Modest approval count in July - e.surv

There were far more approvals in January and February, at 73,060 and 72,512, when there was a rush to buy before the 3% stamp duty surcharge came into force in April.

This July’s mortgage approval count fell by 4.9% year-on-year to stand at 65,907, the latest Mortgage Monitor from e.surv chartered surveyor has revealed.

There were far more approvals in January and February, at 73,060 and 72,512, when there was a rush to buy before the 3% stamp duty surcharge came into force in April.

Richard Sexton, director of e.surv, said: “Whilst summer transactions levels have softened slightly, this can largely be attributed to the markedly high transaction rate earlier this year and the expected summer lull.

“The immediate aftermath of the vote on June 23 saw lenders and borrowers act with caution, but subsequent policy decisions have been made to restore confidence to the market.

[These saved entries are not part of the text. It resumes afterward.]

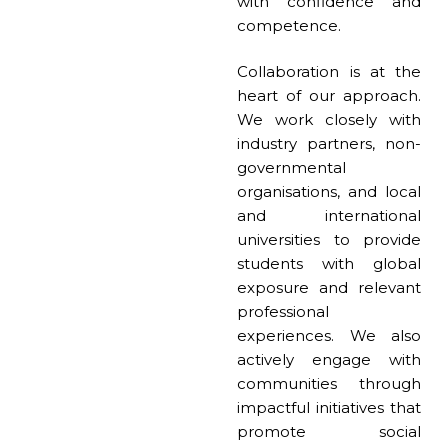
with confidence and
competence.
Collaboration is at the
heart of our approach.
We work closely with
industry partners, non-
governmental
organisations, and local
and international
universities to provide
students with global
exposure and relevant
professional
experiences. We also
actively engage with
communities through
impactful initiatives that
promote social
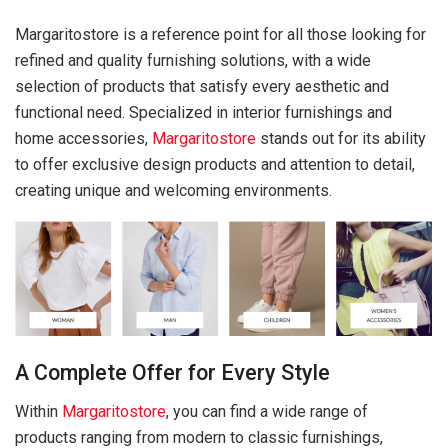
Margaritostore is a reference point for all those looking for
refined and quality furnishing solutions, with a wide
selection of products that satisfy every aesthetic and
functional need. Specialized in interior furnishings and
home accessories,
Margaritostore
stands out for its ability
to offer exclusive design products and attention to detail,
creating unique and welcoming environments.
A Complete Offer for Every Style
Within
Margaritostore
, you can find a wide range of
products ranging from modern to classic furnishings,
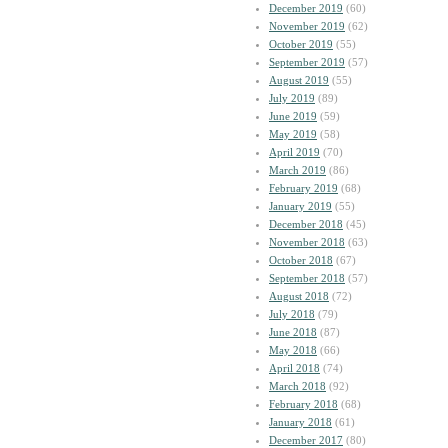
December 2019
(60)
November 2019
(62)
October 2019
(55)
September 2019
(57)
August 2019
(55)
July 2019
(89)
June 2019
(59)
May 2019
(58)
April 2019
(70)
March 2019
(86)
February 2019
(68)
January 2019
(55)
December 2018
(45)
November 2018
(63)
October 2018
(67)
September 2018
(57)
August 2018
(72)
July 2018
(79)
June 2018
(87)
May 2018
(66)
April 2018
(74)
March 2018
(92)
February 2018
(68)
January 2018
(61)
December 2017
(80)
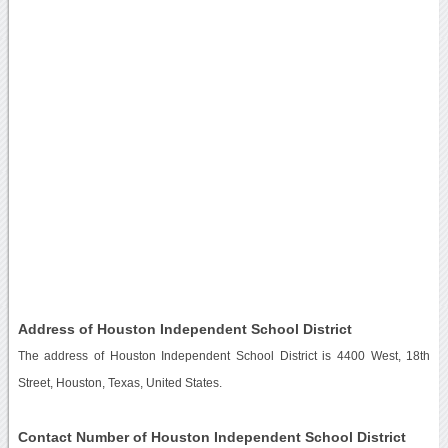
Address of Houston Independent School District
The address of Houston Independent School District is 4400 West, 18th
Street, Houston, Texas, United States.
Contact Number of Houston Independent School District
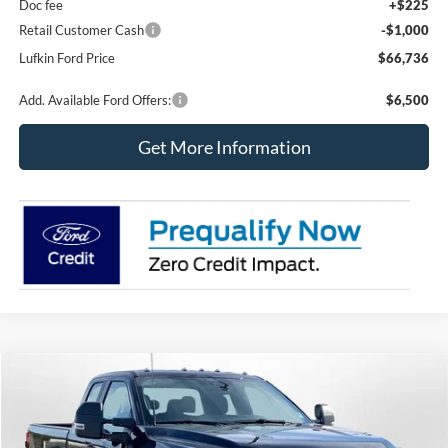
Doc fee
+$225
Retail Customer Cash
-$1,000
Lufkin Ford Price
$66,736
Add. Available Ford Offers:
$6,500
Get More Information
Compare Vehicle
2026
Ford Super Duty F-350 SRW
XL
BUY
FINANCE
LEASE
Special Offer
Price Drop
VIN:
1FT8X3BTXTED51996
Stock:
250455
Model:
X3B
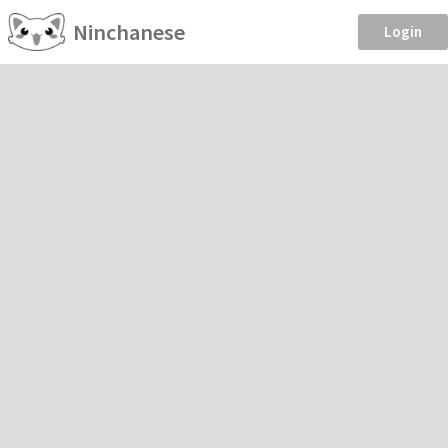
Ninchanese
Login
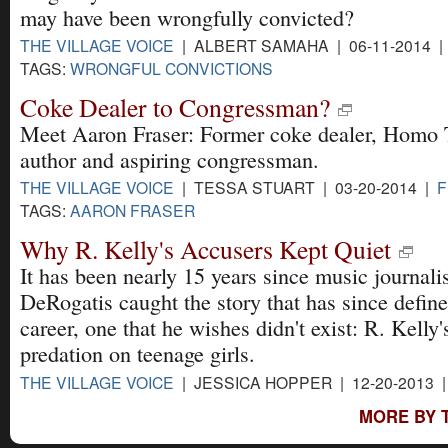
may have been wrongfully convicted?
THE VILLAGE VOICE
| ALBERT SAMAHA | 06-11-2014 
TAGS:
WRONGFUL CONVICTIONS
Coke Dealer to Congressman?
Meet Aaron Fraser: Former coke dealer, Homo
author and aspiring congressman.
THE VILLAGE VOICE
| TESSA STUART | 03-20-2014 |
F
TAGS:
AARON FRASER
Why R. Kelly's Accusers Kept Quiet
It has been nearly 15 years since music journali
DeRogatis caught the story that has since define
career, one that he wishes didn't exist: R. Kelly'
predation on teenage girls.
THE VILLAGE VOICE
| JESSICA HOPPER | 12-20-2013 
MORE BY T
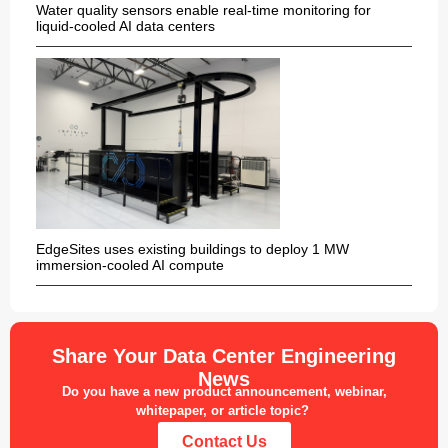
Water quality sensors enable real-time monitoring for
liquid-cooled AI data centers
EdgeSites uses existing buildings to deploy 1 MW
immersion-cooled AI compute
Share Your Data Center Engineering
News
Do you have a new product announcement, webinar,
whitepaper, or article topic?
Contact Us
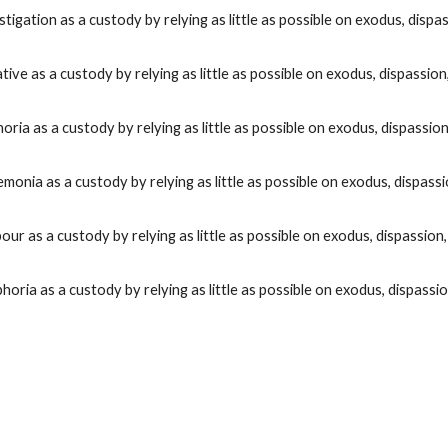
stigation
as a custody by relying as little as possible on exodus, dispas
iative
as a custody by relying as little as possible on exodus, dispassion,
horia
as a custody by relying as little as possible on exodus, dispassion,
emonia
as a custody by relying as little as possible on exodus, dispassi
bour
as a custody by relying as little as possible on exodus, dispassion,
phoria
as a custody by relying as little as possible on exodus, dispassio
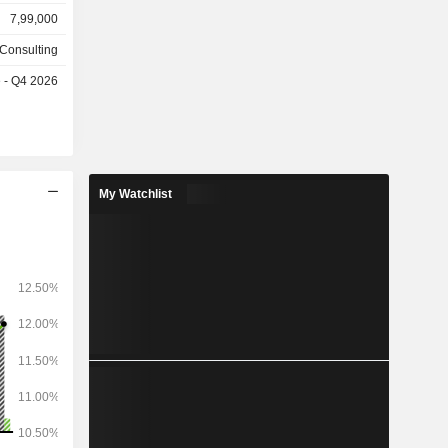
rt (30.1%),
7,99,000
 financial
media/high
 Consulting
es
e - Q4 2026
s follows:
, Americas
My Watchlist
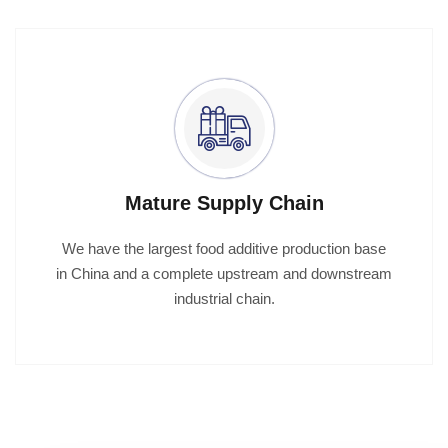
Mature Supply Chain
We have the largest food additive production base
in China and a complete upstream and downstream
industrial chain.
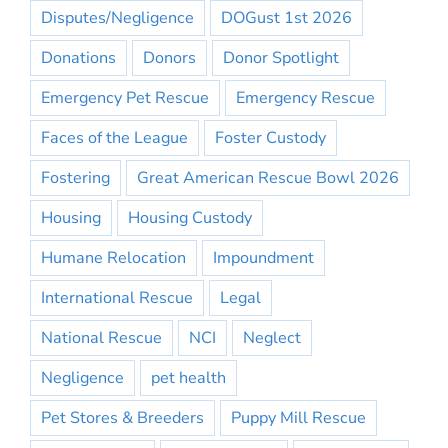
Disputes/Negligence
DOGust 1st 2026
Donations
Donors
Donor Spotlight
Emergency Pet Rescue
Emergency Rescue
Faces of the League
Foster Custody
Fostering
Great American Rescue Bowl 2026
Housing
Housing Custody
Humane Relocation
Impoundment
International Rescue
Legal
National Rescue
NCI
Neglect
Negligence
pet health
Pet Stores & Breeders
Puppy Mill Rescue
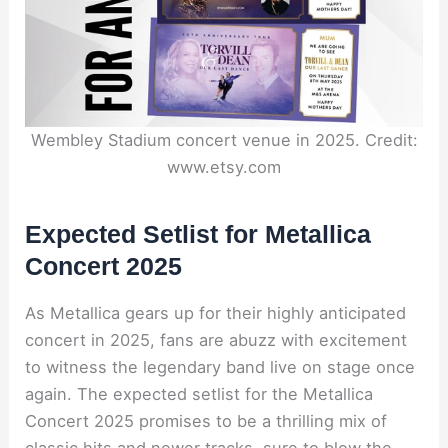
Wembley Stadium concert venue in 2025. Credit:
www.etsy.com
Expected Setlist for Metallica
Concert 2025
As Metallica gears up for their highly anticipated
concert in 2025, fans are abuzz with excitement
to witness the legendary band live on stage once
again. The expected setlist for the Metallica
Concert 2025 promises to be a thrilling mix of
classic hits and newer tracks, sure to blow the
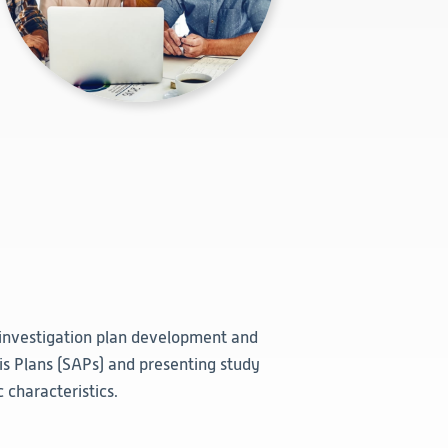
 investigation plan development and
sis Plans (SAPs) and presenting study
 characteristics.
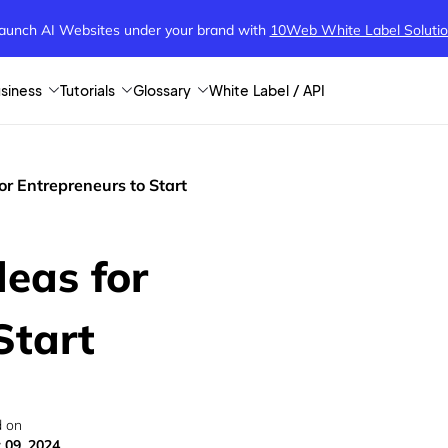
aunch AI Websites under your brand
with
10Web White Label Soluti
siness
Tutorials
Glossary
White Label / API
or Entrepreneurs to Start
eas for
Start
 on
 09, 2024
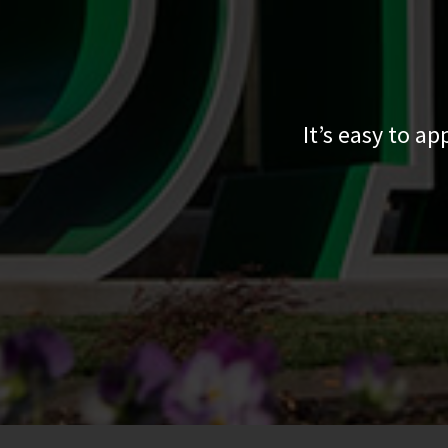
It’s easy to a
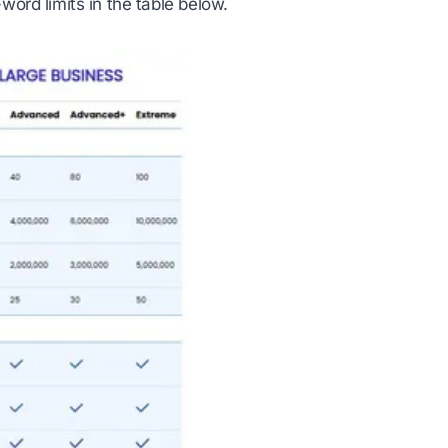
word limits in the table below.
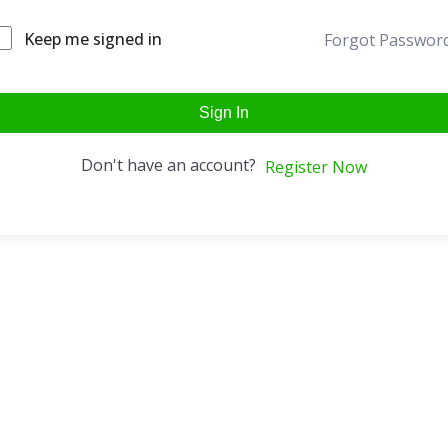
Keep me signed in
Forgot Passwor
Sign In
Don't have an account?
Register Now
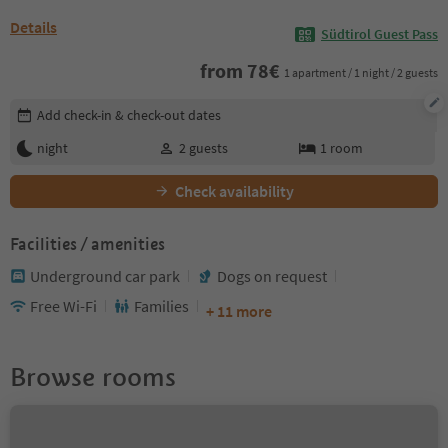
Details
Südtirol Guest Pass
from
78
€
1 apartment / 1 night / 2 guests
Edit booking details
Add check-in & check-out dates
night
2
guests
1
room
Check availability
Facilities / amenities
Underground car park
Dogs on request
Free Wi-Fi
Families
+ 11 more
Browse rooms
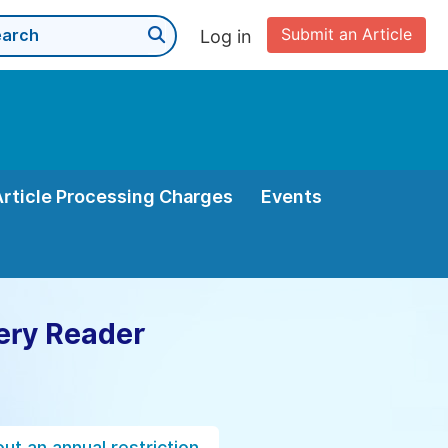
Submit an Article
Log in
Article Processing Charges
Events
ery Reader
ut an annual restriction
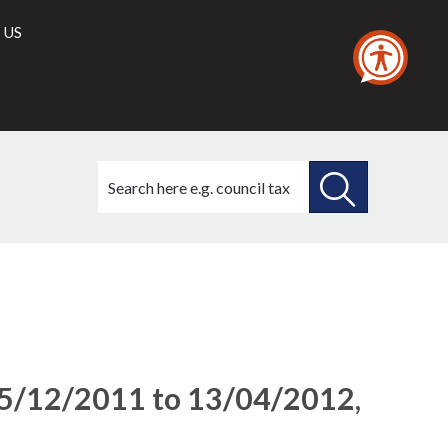
 US
Search
this
site
SEARCH
THIS
SITE
15/12/2011 to 13/04/2012,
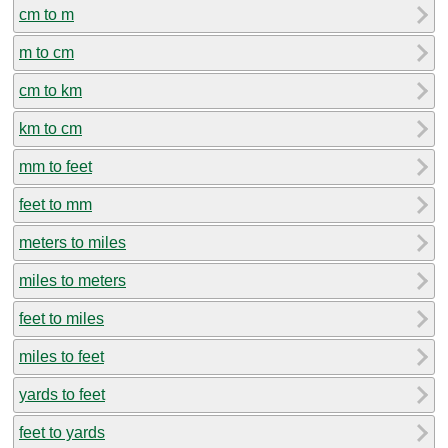
cm to m
m to cm
cm to km
km to cm
mm to feet
feet to mm
meters to miles
miles to meters
feet to miles
miles to feet
yards to feet
feet to yards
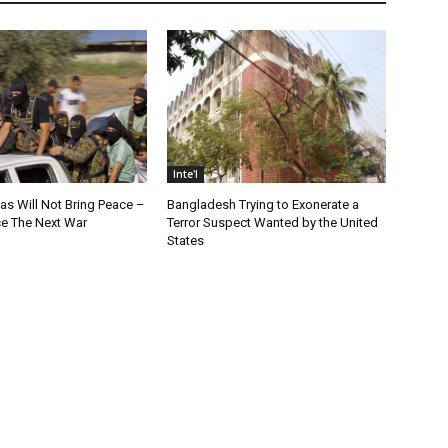
Inte'l
as Will Not Bring Peace –
Bangladesh Trying to Exonerate a
nce The Next War
Terror Suspect Wanted by the United
States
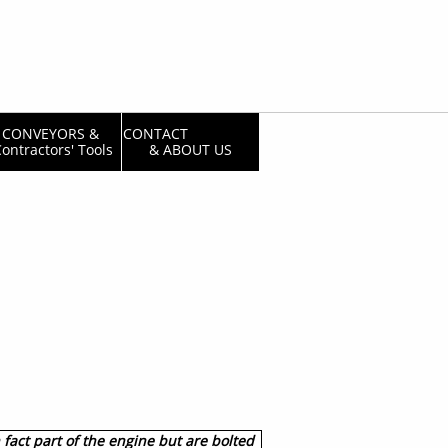
CONVEYORS & 
CONTACT                  
ontractors' Tools
& ABOUT US
 fact part of the engine but are bolted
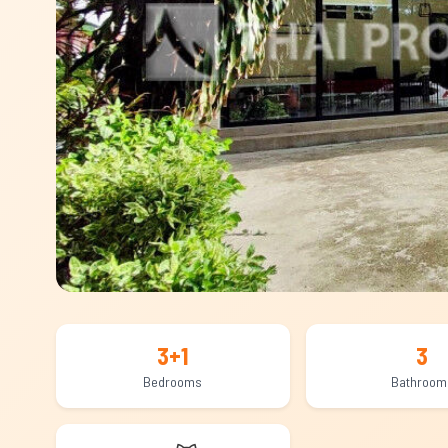
3+1
3
Bedrooms
Bathroom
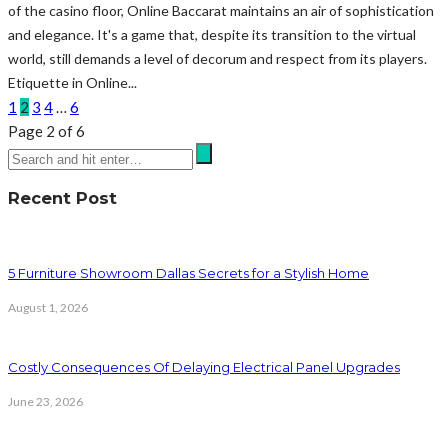
of the casino floor, Online Baccarat maintains an air of sophistication
and elegance. It's a game that, despite its transition to the virtual
world, still demands a level of decorum and respect from its players.
Etiquette in Online...
1
2
3
4
…
6
Page 2 of 6
Recent Post
5 Furniture Showroom Dallas Secrets for a Stylish Home
August 1, 2026
Costly Consequences Of Delaying Electrical Panel Upgrades
June 23, 2026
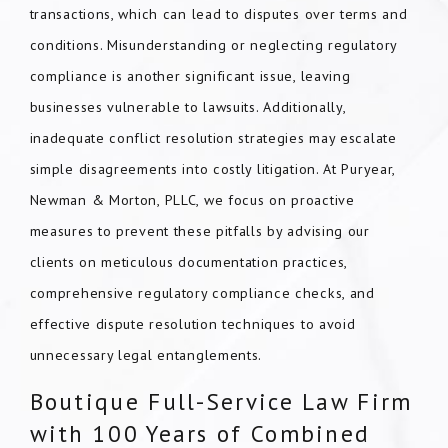
transactions, which can lead to disputes over terms and
conditions. Misunderstanding or neglecting regulatory
compliance is another significant issue, leaving
businesses vulnerable to lawsuits. Additionally,
inadequate conflict resolution strategies may escalate
simple disagreements into costly litigation. At Puryear,
Newman & Morton, PLLC, we focus on proactive
measures to prevent these pitfalls by advising our
clients on meticulous documentation practices,
comprehensive regulatory compliance checks, and
effective dispute resolution techniques to avoid
unnecessary legal entanglements.
Boutique Full-Service Law Firm
with 100 Years of Combined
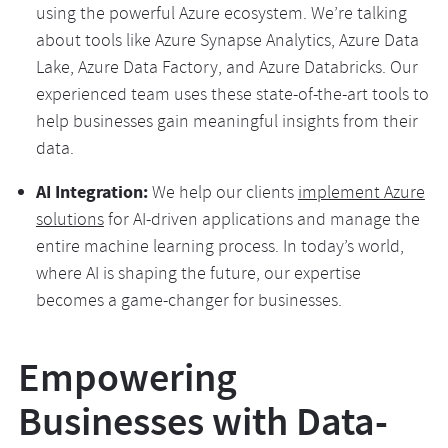
using the powerful Azure ecosystem. We’re talking
about tools like Azure Synapse Analytics, Azure Data
Lake, Azure Data Factory, and Azure Databricks. Our
experienced team uses these state-of-the-art tools to
help businesses gain meaningful insights from their
data.
AI Integration:
We help our clients
implement Azure
solutions
for AI-driven applications and manage the
entire machine learning process. In today’s world,
where AI is shaping the future, our expertise
becomes a game-changer for businesses.
Empowering
Businesses with Data-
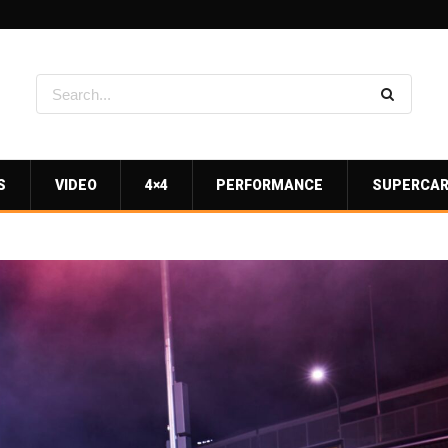
S
VIDEO
4×4
PERFORMANCE
SUPERCA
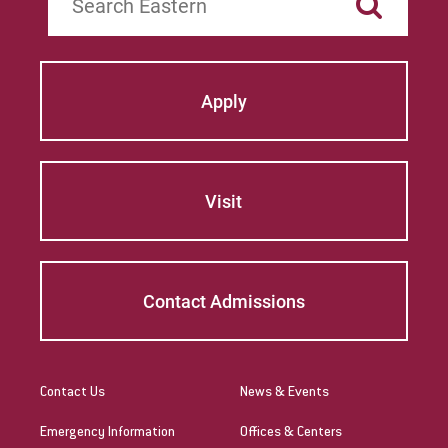
Apply
Visit
Contact Admissions
Contact Us
News & Events
Emergency Information
Offices & Centers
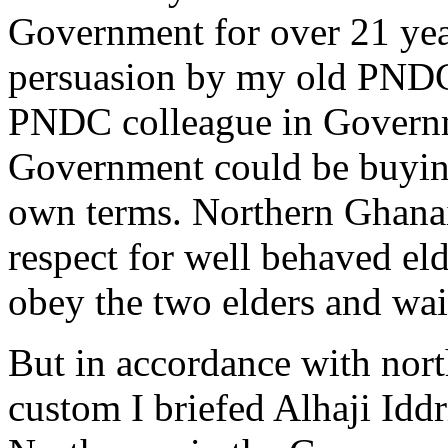
Government for over 21 year
persuasion by my old PNDC
PNDC colleague in Governme
Government could be buying 
own terms. Northern Ghanaia
respect for well behaved eld
obey the two elders and wa
But in accordance with nort
custom I briefed Alhaji Idd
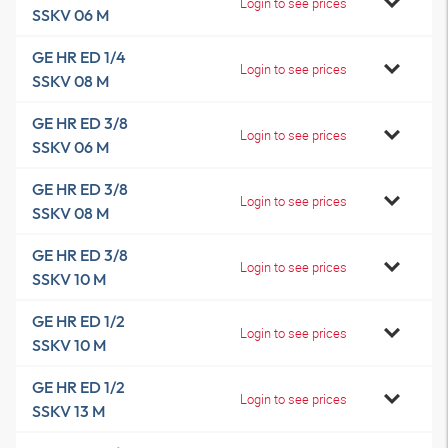
Login to see prices
SSKV 06 M
GE HR ED 1/4
Login to see prices
SSKV 08 M
GE HR ED 3/8
Login to see prices
SSKV 06 M
GE HR ED 3/8
Login to see prices
SSKV 08 M
GE HR ED 3/8
Login to see prices
SSKV 10 M
GE HR ED 1/2
Login to see prices
SSKV 10 M
GE HR ED 1/2
Login to see prices
SSKV 13 M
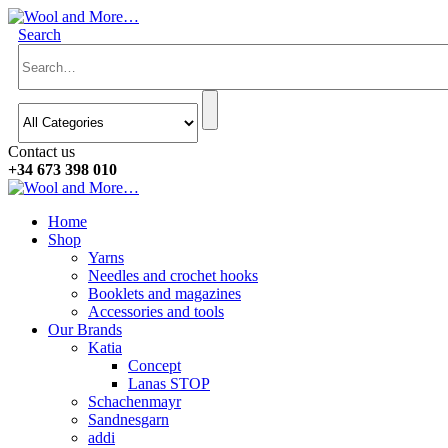
Search
Contact us
+34 673 398 010
Home
Shop
Yarns
Needles and crochet hooks
Booklets and magazines
Accessories and tools
Our Brands
Katia
Concept
Lanas STOP
Schachenmayr
Sandnesgarn
addi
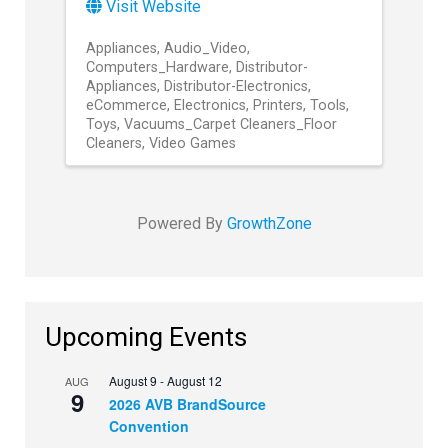
Visit Website
Appliances
Audio_Video
Computers_Hardware
Distributor-
Appliances
Distributor-Electronics
eCommerce
Electronics
Printers
Tools
Toys
Vacuums_Carpet Cleaners_Floor
Cleaners
Video Games
Powered By
GrowthZone
Upcoming Events
August 9
-
August 12
AUG
9
2026 AVB BrandSource
Convention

“Mark Carney and the Bank of England reduced the base rate to a historic low of 0.25% at the start of August and announced a support programme to help pass this rate cut onto borrowers.

“The impact of these measures will be seen in future months, but should provide assurance for both borrowers and lenders alike.”

Borrowers with a deposit of less than 15% accounted for 18.3% of the market, down from 19.1% in April, while those with a deposit of 60% or more accounted for 33.2% of loans in July.

e.surv suggested that the North West is the best place for first-time buyers, where 27% of loans were with a deposit of less than 15%. Similarly in Yorkshire (26.8%) and Northern Ireland (23.7%) small loans made up a higher proportion of the market.

Sexton added: “First-time buyers and those with small deposits will hope that the Bank of England’s base rate cut and funding programmes increase the amount of products on the market due to increased competition between lenders.

“First-time buyers remain the lifeblood of the housing market, but the difficulty of saving for a deposit and lenders’ preference for high LTV lending continue to be problematic for these borrowers. Changes to the stamp duty regime gave some respite to new buyers by reducing demand for properties. Annual house price increases have also slowed, which should help new buyers.

“As always, the real issue remains on the supply side of the market. While house building is increasing, the country remains well behind where we need to be in terms of building new homes. An increase in the number of new homes would benefit both first-time buyers and the wider market, allowing chains to move more easily and inject new life into the market.”